Supplied data:

• • •

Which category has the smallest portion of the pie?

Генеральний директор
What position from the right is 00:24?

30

• • •

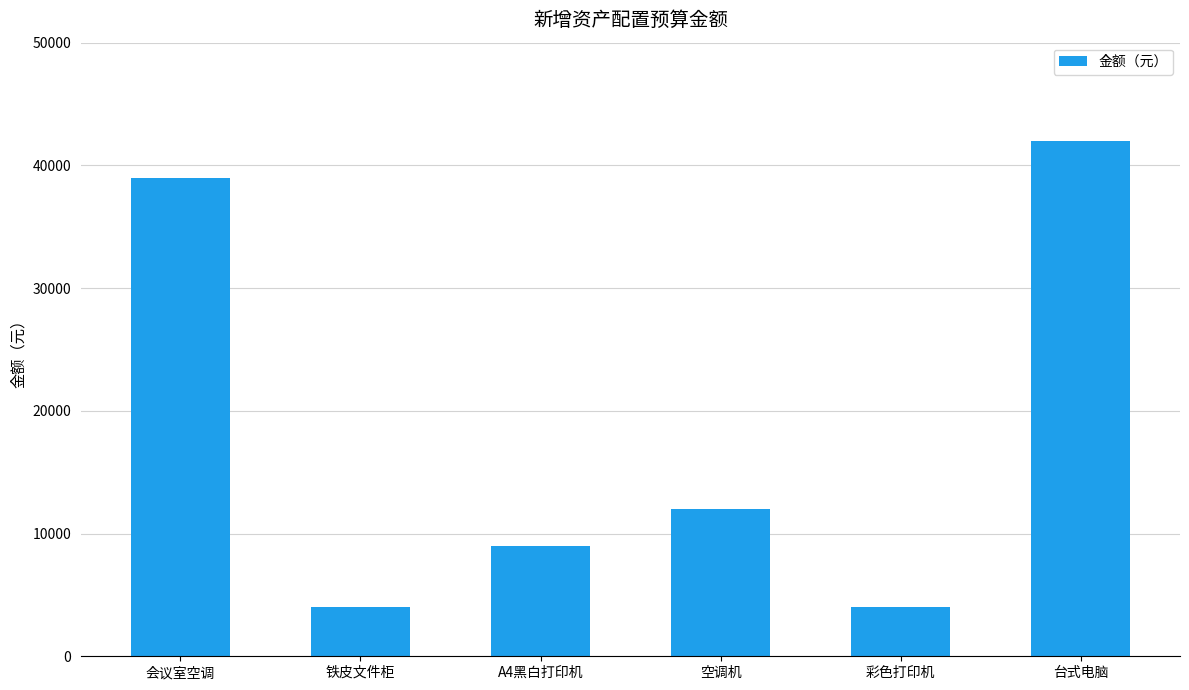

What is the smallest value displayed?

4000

• • •

Repeat everything from the line containing "Генеральний директор" down to the line containing "What position from the right is 00:24?", keeping both of those lines.

Генеральний директор
What position from the right is 00:24?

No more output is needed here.